Production-wise, the record sits in a sweet spot. It’s clear without sanding off the frostbite, mixed and mastered by Peter Tägtgren at Abyss Studios, which will ring a bell for anyone who followed Immortal’s late 90s and early 2000s run. Guitars are huge but not bloated, bass actually registers, and the kick drum snaps clean through the blizzard. You can make out the picking attack in the tremolo lines, so the harmonies in “Arctic Swarm” really bloom. That track is a sleeper highlight. The chorus riff feels like cresting a ridge and seeing the whiteout give way to a savage, bright clearing.

If you came for battle songs, “Hordes to War” does exactly what its title promises. It’s the shortest, nastiest cut here, the one that sends elbows flying when they play it live. Abbath’s phrasing on the verses has that grinning, venomous swing, and the pre-chorus climbs with a simple, perfect logic. Then they close the whole record with “Unearthly Kingdom,” a slow, regal march that stretches past the six-minute mark and earns every second. The clean guitar figures that thread through the song feel icy without turning pretty, and the final descent is one of those Immortal moments where the world shrinks to a single, lonely peak.

What sticks is how confident this comeback sounds. Lots of bands return after a hiatus trying to relive a moment or chase what’s current. Immortal just sound like Immortal. The minute Abbath barks and the guitar roars to life, you get that rush that made you flip the record sleeve as a teenager. Critics heard it too at the time, calling it a strong return, and fans who grew up on the Blizzard Beasts to Sons of Northern Darkness run tend to file All Shall Fall right alongside them. It’s not a nostalgia trip. It’s a continuation.

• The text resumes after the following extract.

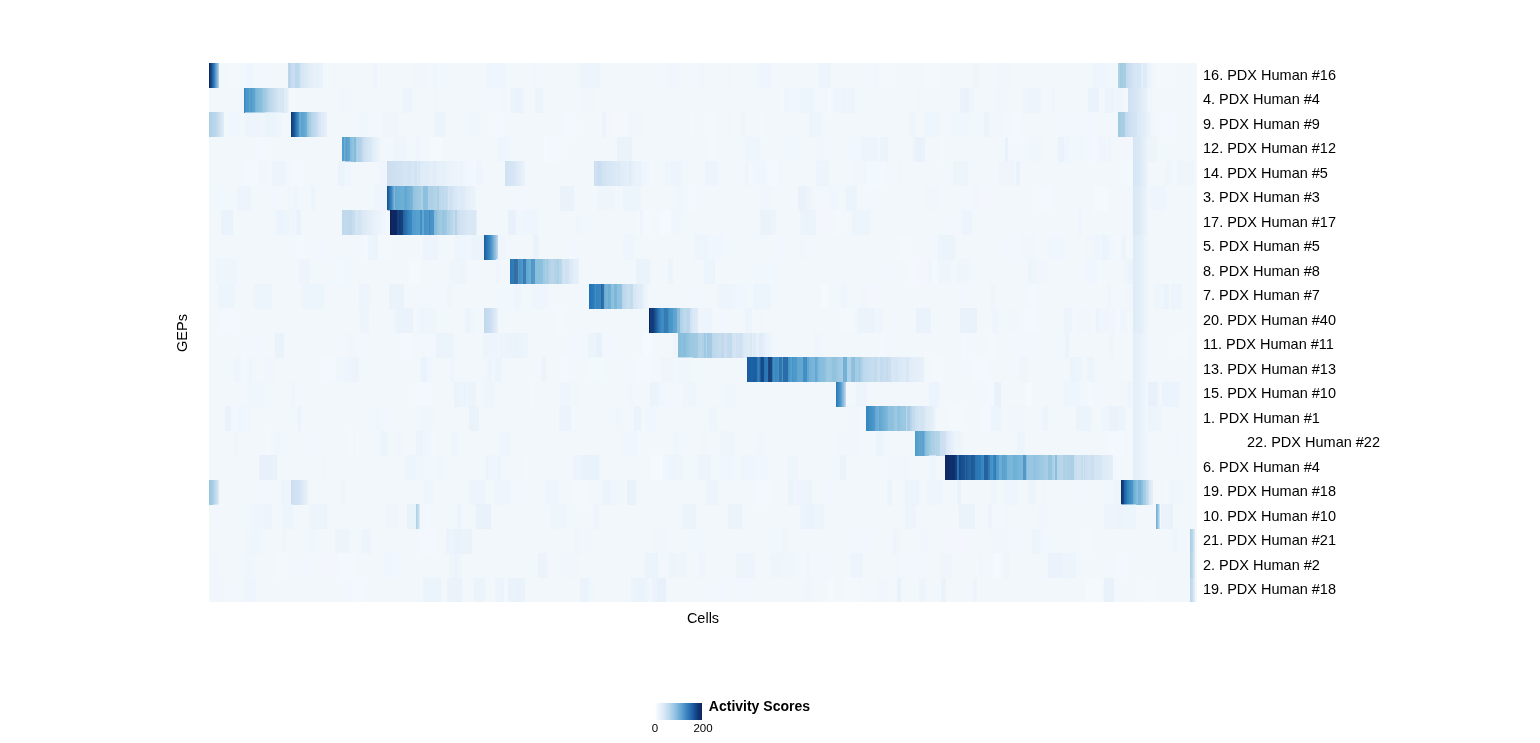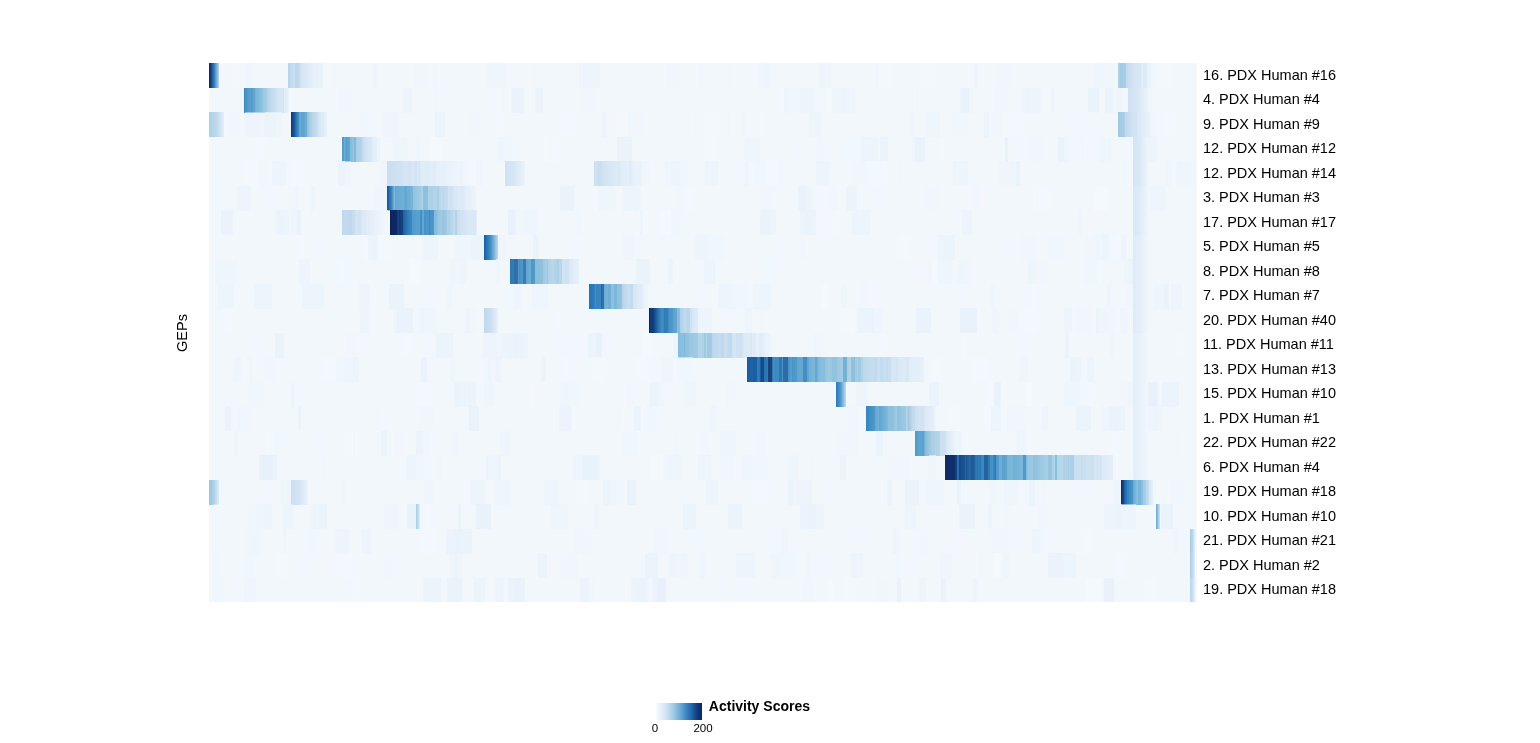"12. PDX Human #14" div.row-label { text: 12. PDX Human #14 -> 14. PDX Human #5 }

For crate diggers, All Shall Fall vinyl belongs next to the old warhorses. If you’ve been trawling shops for Immortal vinyl, this one turns up less than the 90s classics but it’s worth snagging when you see it. The artwork looks menacing on a 12-inch sleeve, and the punchy mix translates well on a decent turntable. I’ve seen copies in a tucked-away Melbourne record store more than once, and if you’re hunting from home there are plenty of places to buy Immortal records online without resorting to auction madness. Immortal albums on vinyl still feel like totems in a collection, and All Shall Fall vinyl earns its spot.

Maybe the best compliment is this. Put it on late at night, volume a little ruder than the neighbors would like, and you get transported to that stark, frozen Immortal world. Riffs tower. Drums crack. The voice of Abbath rides the wind. For a band with that much lore behind them, the album doesn’t coast on reputation. It reminds you why the legend exists in the first place.